Fastest way to copy OpenGL Texture to CPU memory

sempereademfr · November 15, 2019, 3:54pm

Hello,

Could anyone confirm that using

cudaHostAlloc(pointer, numBytes, cudaHostAllocWriteCombined)
cudaGraphicsGLRegisterImage( READ_ONLY..)
cudaGraphicsResourceSetMapFlags( READ_ONLY..)
cudaGraphicsMapResources
cudaGraphicsSubResourceGetMappedArray
cudaMemcpy2DFromArray

provides the fastest bandwidth when one wants to copy texture data from GPU memory to CPU memory?

I achieve 2.6 GiB/s with a GTX 1080 (eGPU Thunderbolt 3 on x4 PCIe 3 lanes).

Thanks!

sempereademfr · November 15, 2019, 4:29pm

Also, if it is indeed the fastest way, could someone explain what is the limiting factor that explains why the thunderbolt 3 x4 Pcie 3 4GiB/s max bandwidth is not attained?

njuffa · November 15, 2019, 5:15pm

[1] It is not clear what you measure, how you measure, for what size of transfer. Because transfers have fixed overheads, transfers sizes must be in the MBs to achieve peak throughput. To measure transfers speeds, I suggest to use a framework like this:

cudaDeviceSynchronize()
start high-resolution timer
cudaMemcpy…()
cudaDeviceSynchronize()
stop high-resolution timer

Calibrate this by measuring the overhead (use the same sequence but without the cudaMemcpy). Repeat measurements 10 times. Report the smallest net time (measured time - measured overhead). The high resolution timer should have microsecond granularity or better.

[2] A PCIe gen 3 x4 link maxes out at around 3.1 to 3.2 GB/sec in practice, for the same reason a x16 link maxes out at about 12 to 12.5 GB/sec. PCIe is a packetized interconnect that achieves theoretical transfer rates only at infinite packet size. In actual hardware, the packet size is limited to something like 128 or 256 bytes, so only around 80% of theoretical bandwidth is achievable. 1 GB/s = 1e9 bytes/second.

[3] If host/device transfers are not using asynchronous copies using pinned system memory, there is additional overhead for a system memory copy from/to a pinned buffer maintained by the CUDA driver.

Robert_Crovella · November 15, 2019, 5:39pm

The fastest way to copy an OpenGL texture to CPU memory is almost certainly via an OpenGL API, not via CUDA/OpenGL interop.

sempereademfr · November 16, 2019, 4:17pm

Thanks for all your help.

I realize I am not specific enough.

My end goal is to record on disk opengl textures at 60 hertz in 4k 3840 x 2160, rgba (alpha is important in my case), 4 bytes. This is 1.8GiB/s of data.

This is for a pet project which does musical visualization.

I have to do this “live”, I can not reduce the framerate and adjust the recording after.

I am not successful at copying from GPU to CPU memory at 1.8GiB/s.

Here were my attemps :

1. use glTexSubImage2D → 400 MiB/s
1. use a PBO with glTexSubImage2D & glMapBuffer, using an improved memcpy (https://github.com/leadedge/Spout2/blob/master/SpoutSDK/Source/SpoutCopy.cpp#L136) → 640 MiB/s
1. use CUDA as explained in my post (since the benchmark results looked promising), I allocate 1.8 GiB for each texture using cudaHostAlloc → I achieve 1.5 GiB/s

I am missing 300 MiB/s so I can record live at this resolution without resorting to complex workaround such as ring buffering the GPU memory and/or slowing down the fps and then adjust the recording.

■ Written problem A
Copy out word for word the part of the OpenGL texture thread that opens with the words containing "Thanks for all" and closes with "1.8GiB/s of data.".
■ Written problem B
Write what comes next in the OpenGL texture thread, starting after its last sentence.
The material placed after the OpenGL texture thread is not needed.

Stored entries:
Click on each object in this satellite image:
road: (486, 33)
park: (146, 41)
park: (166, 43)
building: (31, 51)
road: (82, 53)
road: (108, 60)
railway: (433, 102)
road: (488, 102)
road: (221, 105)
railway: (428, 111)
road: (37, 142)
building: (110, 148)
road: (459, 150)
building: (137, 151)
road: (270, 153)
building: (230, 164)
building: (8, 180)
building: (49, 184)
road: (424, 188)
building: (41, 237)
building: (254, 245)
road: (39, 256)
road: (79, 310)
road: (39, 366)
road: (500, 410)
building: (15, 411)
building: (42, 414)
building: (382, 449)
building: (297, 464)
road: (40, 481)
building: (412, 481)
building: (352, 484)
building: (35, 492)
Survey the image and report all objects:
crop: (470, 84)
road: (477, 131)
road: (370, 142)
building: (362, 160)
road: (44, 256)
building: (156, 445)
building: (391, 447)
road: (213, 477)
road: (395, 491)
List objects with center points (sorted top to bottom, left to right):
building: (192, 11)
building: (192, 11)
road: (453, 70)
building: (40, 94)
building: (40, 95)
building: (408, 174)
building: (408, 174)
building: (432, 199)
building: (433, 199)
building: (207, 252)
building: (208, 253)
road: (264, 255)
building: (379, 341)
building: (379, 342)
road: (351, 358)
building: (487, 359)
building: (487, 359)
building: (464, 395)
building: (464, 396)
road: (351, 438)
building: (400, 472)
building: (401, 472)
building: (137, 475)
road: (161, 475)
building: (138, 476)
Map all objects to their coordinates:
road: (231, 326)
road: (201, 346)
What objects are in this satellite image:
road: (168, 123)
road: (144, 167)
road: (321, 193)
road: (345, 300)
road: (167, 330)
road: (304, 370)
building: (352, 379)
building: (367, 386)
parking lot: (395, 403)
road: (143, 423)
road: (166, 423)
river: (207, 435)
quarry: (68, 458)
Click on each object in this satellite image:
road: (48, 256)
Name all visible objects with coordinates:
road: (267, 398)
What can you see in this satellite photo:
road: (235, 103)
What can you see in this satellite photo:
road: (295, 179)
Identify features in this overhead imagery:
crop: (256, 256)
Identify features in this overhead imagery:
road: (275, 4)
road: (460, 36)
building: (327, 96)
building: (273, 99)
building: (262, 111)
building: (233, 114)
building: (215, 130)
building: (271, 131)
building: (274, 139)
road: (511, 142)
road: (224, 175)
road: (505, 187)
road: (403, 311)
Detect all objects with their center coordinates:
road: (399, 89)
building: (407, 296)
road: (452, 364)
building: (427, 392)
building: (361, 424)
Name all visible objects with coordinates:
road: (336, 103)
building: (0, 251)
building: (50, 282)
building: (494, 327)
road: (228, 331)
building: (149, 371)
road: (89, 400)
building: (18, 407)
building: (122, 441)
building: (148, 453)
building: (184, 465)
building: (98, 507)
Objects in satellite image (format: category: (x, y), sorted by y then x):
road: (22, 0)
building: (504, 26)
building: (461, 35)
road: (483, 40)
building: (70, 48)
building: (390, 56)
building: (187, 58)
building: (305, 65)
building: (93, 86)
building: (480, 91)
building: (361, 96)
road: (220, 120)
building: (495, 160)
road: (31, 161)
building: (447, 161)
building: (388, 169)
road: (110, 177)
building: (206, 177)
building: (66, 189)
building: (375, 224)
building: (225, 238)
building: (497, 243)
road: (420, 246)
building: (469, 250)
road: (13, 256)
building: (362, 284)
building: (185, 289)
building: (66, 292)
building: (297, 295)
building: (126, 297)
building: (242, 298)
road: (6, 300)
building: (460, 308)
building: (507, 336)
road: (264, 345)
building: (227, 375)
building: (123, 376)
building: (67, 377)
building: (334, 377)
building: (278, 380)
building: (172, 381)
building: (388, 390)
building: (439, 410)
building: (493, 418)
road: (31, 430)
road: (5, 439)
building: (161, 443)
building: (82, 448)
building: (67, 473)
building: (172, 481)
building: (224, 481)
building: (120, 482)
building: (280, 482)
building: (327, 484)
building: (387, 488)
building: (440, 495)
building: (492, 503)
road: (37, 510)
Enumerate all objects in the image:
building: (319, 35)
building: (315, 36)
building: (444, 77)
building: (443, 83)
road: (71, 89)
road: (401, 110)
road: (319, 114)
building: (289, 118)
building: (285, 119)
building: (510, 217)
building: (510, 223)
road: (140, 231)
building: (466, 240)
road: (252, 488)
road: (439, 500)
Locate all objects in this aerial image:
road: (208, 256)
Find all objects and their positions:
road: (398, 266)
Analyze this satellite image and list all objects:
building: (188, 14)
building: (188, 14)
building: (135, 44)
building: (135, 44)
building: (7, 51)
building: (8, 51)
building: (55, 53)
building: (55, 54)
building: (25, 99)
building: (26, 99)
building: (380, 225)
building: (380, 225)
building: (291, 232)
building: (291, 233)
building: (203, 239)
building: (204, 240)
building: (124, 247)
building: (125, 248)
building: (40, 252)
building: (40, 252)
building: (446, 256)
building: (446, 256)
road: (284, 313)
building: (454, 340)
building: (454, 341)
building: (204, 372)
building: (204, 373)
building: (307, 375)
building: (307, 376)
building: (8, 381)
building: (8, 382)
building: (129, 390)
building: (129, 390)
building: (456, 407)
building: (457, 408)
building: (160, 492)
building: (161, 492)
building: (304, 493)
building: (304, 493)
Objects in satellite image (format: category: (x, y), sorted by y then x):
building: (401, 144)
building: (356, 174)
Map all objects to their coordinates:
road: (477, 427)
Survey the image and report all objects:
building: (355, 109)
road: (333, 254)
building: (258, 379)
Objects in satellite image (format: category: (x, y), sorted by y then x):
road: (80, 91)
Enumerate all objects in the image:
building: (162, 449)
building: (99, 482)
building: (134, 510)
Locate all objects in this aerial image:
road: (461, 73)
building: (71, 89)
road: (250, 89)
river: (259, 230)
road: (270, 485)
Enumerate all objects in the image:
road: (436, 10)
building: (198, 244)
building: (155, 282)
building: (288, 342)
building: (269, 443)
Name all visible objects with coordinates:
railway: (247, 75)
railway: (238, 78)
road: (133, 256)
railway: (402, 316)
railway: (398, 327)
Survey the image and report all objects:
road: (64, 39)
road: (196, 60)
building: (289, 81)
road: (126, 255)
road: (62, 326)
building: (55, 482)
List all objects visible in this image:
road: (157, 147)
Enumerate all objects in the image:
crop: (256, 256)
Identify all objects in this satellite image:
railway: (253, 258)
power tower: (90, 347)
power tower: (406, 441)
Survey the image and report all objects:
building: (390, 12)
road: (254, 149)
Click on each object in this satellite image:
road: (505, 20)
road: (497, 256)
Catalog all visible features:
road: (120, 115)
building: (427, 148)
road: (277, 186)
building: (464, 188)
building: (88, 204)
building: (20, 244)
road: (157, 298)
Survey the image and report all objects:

■ Written response A
Thanks for all your help.

I realize I am not specific enough.

My end goal is to record on disk opengl textures at 60 hertz in 4k 3840 x 2160, rgba (alpha is important in my case), 4 bytes. This is 1.8GiB/s of data.

■ Written response B
The figure that I’m quoting (2.6 GiB/s) is from the cuda-z benchmark tool : http://cuda-z.sourceforge.net/ which uses the same method I described. Mentioning that figure without context is a bit silly, since I’m not actually achieving 2.6 GiB/s otherwise I’d be happy.

I am not achieving 2.6 GiB/s neither the 3.2 GiB/s (@njuffa), I’m guessing for 2 reasons :

I have 2 opengl apps running at the same time which doesn’t transfer anything from CPU to GPU but is using 40% of the GPU processing power so I’m guessing this impacts COPY performance as well. If someone could confirm that. I can replicate this behavior by opening my 2 opengl apps and cuda-z, cuda-z reports lower bandwidth.
I may not be using the most optimal way yet to copy from GPU to CPU. I am hopping that the cuda-z benchmark tool is not using the most optimal way to copy data and that It could achieve 3.2 GiB/s

[2] A PCIe gen 3 x4 link maxes out at around 3.1 to 3.2 GB/sec in practice

This gives me hope I can achieve my end goal.

[3] If host/device transfers are not using asynchronous copies using pinned system memory, there is additional overhead for a system memory copy from/to a pinned buffer maintained by the CUDA driver.

Are you implying that async copy would be more performant? Right now I am doing sync copy with locked memory. If yes I should try that.

The fastest way to copy an OpenGL texture to CPU memory is almost certainly via an OpenGL API, not via CUDA/OpenGL interop.

Right now, the fastest solution I could find was using CUDA. But maybe it’s because I did not try using locked memory with OpenGL APIs. I would like to try that but with Java on Windows I could not find a way to allocate locked memory other than using CUDA allocation methods.

Thanks for any help on this problem!

Cheers

njuffa · November 16, 2019, 6:40pm

Note that I wrote 3.1 to 3.2 GB/sec as practical speed-of-light transfer rate for a x4 link. It is customary to state throughput in standard physical units, so ‘G’ for 1e9. On the other hand, capacities are stated in Mebibyte, Gibibyte, Tebibyte.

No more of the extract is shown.